Rolling home

My Chief Texas Correspondent has ping’d me the link to a local TV station down there, giving live coverage of the last ride to College Station of President George H. W. Bush. Their camera is mounted on the train, and as it rolls one may glimpse ten thousand faces along the track, standing in gloom and rain, as they have apparently been doing for hours; their cars parked everywhere, their children and their friends around them; their umbrellas and their Merican flags.

From a helicopter, we see the train itself, and I notice that a freight door is wide open on one of the cars: so all may see the draped casket as it passes.

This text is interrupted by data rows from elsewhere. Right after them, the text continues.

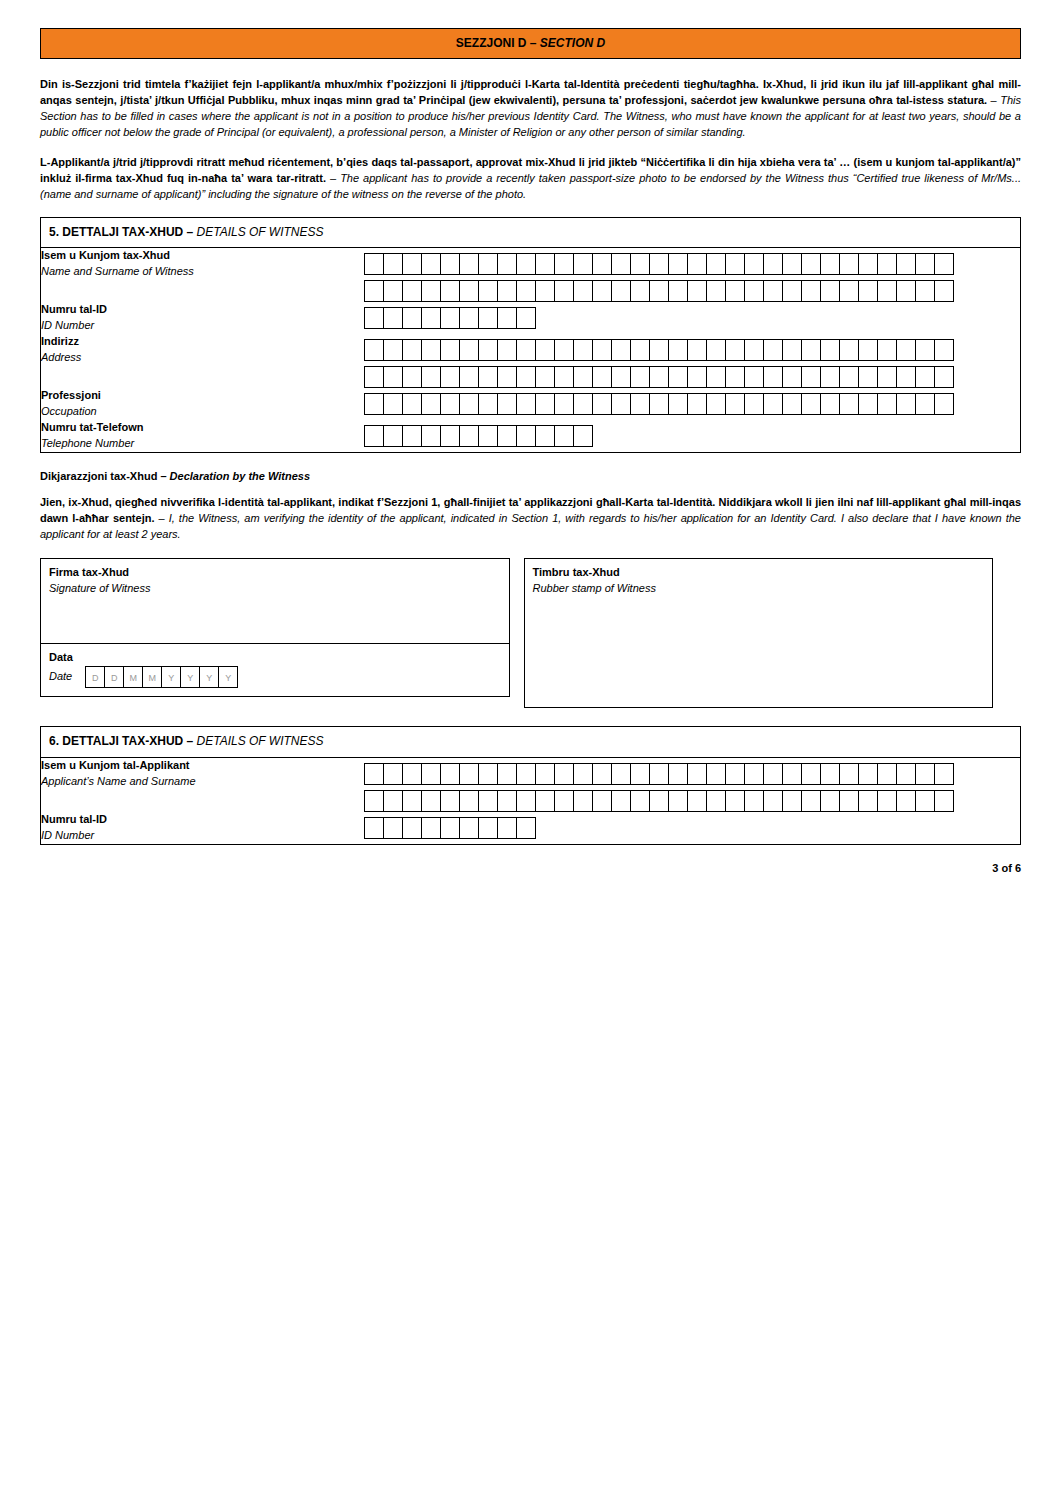SEZZJONI D – SECTION D
Din is-Sezzjoni trid timtela f’każijiet fejn l-applikant/a mhux/mhix f’pożizzjoni li j/tipproduċi l-Karta tal-Identità preċedenti tiegħu/tagħha. Ix-Xhud, li jrid ikun ilu jaf lill-applikant għal mill-anqas sentejn, j/tista’ j/tkun Uffiċjal Pubbliku, mhux inqas minn grad ta’ Prinċipal (jew ekwivalenti), persuna ta’ professjoni, saċerdot jew kwalunkwe persuna oħra tal-istess statura. – This Section has to be filled in cases where the applicant is not in a position to produce his/her previous Identity Card. The Witness, who must have known the applicant for at least two years, should be a public officer not below the grade of Principal (or equivalent), a professional person, a Minister of Religion or any other person of similar standing.
L-Applikant/a j/trid j/tipprovdi ritratt meħud riċentement, b’qies daqs tal-passaport, approvat mix-Xhud li jrid jikteb “Niċċertifika li din hija xbieha vera ta’ … (isem u kunjom tal-applikant/a)” inkluż il-firma tax-Xhud fuq in-naħa ta’ wara tar-ritratt. – The applicant has to provide a recently taken passport-size photo to be endorsed by the Witness thus “Certified true likeness of Mr/Ms... (name and surname of applicant)” including the signature of the witness on the reverse of the photo.
| 5. DETTALJI TAX-XHUD – DETAILS OF WITNESS |
| Isem u Kunjom tax-Xhud Name and Surname of Witness | |
| Numru tal-ID ID Number | |
| Indirizz Address | |
| Professjoni Occupation | |
| Numru tat-Telefown Telephone Number | |
Dikjarazzjoni tax-Xhud – Declaration by the Witness
Jien, ix-Xhud, qiegħed nivverifika l-identità tal-applikant, indikat f’Sezzjoni 1, għall-finijiet ta’ applikazzjoni għall-Karta tal-Identità. Niddikjara wkoll li jien ilni naf lill-applikant għal mill-inqas dawn l-aħħar sentejn. – I, the Witness, am verifying the identity of the applicant, indicated in Section 1, with regards to his/her application for an Identity Card. I also declare that I have known the applicant for at least 2 years.
| Firma tax-Xhud Signature of Witness Data Date D D M M Y Y Y Y | Timbru tax-Xhud Rubber stamp of Witness |
| 6. DETTALJI TAX-XHUD – DETAILS OF WITNESS |
| Isem u Kunjom tal-Applikant Applicant’s Name and Surname | |
| Numru tal-ID ID Number | |
3 of 6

I think back over half a lifetime, of the Bush family, and the Bush presidents, the father and the son who learned from his example. I had no more knowledge of them than a passing journalist can acquire, but a strong impression from their works and words of both “41” and “43.” They were, in recollection, decent and honourable men, who did their best in good conscience, with prayers.

In all the heat of politics, through all efforts to drag them into mud, I recall nothing either of them did or said that I would characterize as cynical or sleazy. Both were in the best sense patriots, who knew they’d been elected to serve their country, and every national interest; and not a partisan faction therein. Neither lacked courage, nor when events called, the boldness that leadership often requires. I could not say this of many politicians. It has nothing to do with whether I agreed with them on one judgement or another, or whether this or that policy succeeded.

Already, Bush Senior seems a figure from another age, when the concept of “mom and apple pie” could still be imagined as uncontroversial, and formal civility in public life had not yet perished, though one could see it was in rapid decline. This is not a veiled criticism of Trump, but of the times that have produced both him, and his opponents. While I am no enthusiast for “democracy,” my gut tells me that at least among those old enough to remember, people ache for the restoration of dignity. The death of this old man reminds us, that the present carnival of malice was never inevitable.

But history is littered with dishonourable leaders, populists and demagogues, petty criminals and very ambitious criminals in high places. My look back is not mere nostalgia for a better time, or a better generation. Nothing is inevitable in our divinely-freed world, which by turns accepts and rejects the grace of our loving Creator. We have better and worse angels, to obey or disobey.

May the old parachutist rest in peace. (A sport he first tried over the Sea of Japan.) He really did “serve his country,” to the limit of his ability and understanding — a gentleman, of consistent good faith and good cheer.

We will need character ourselves, to find character in our leaders again.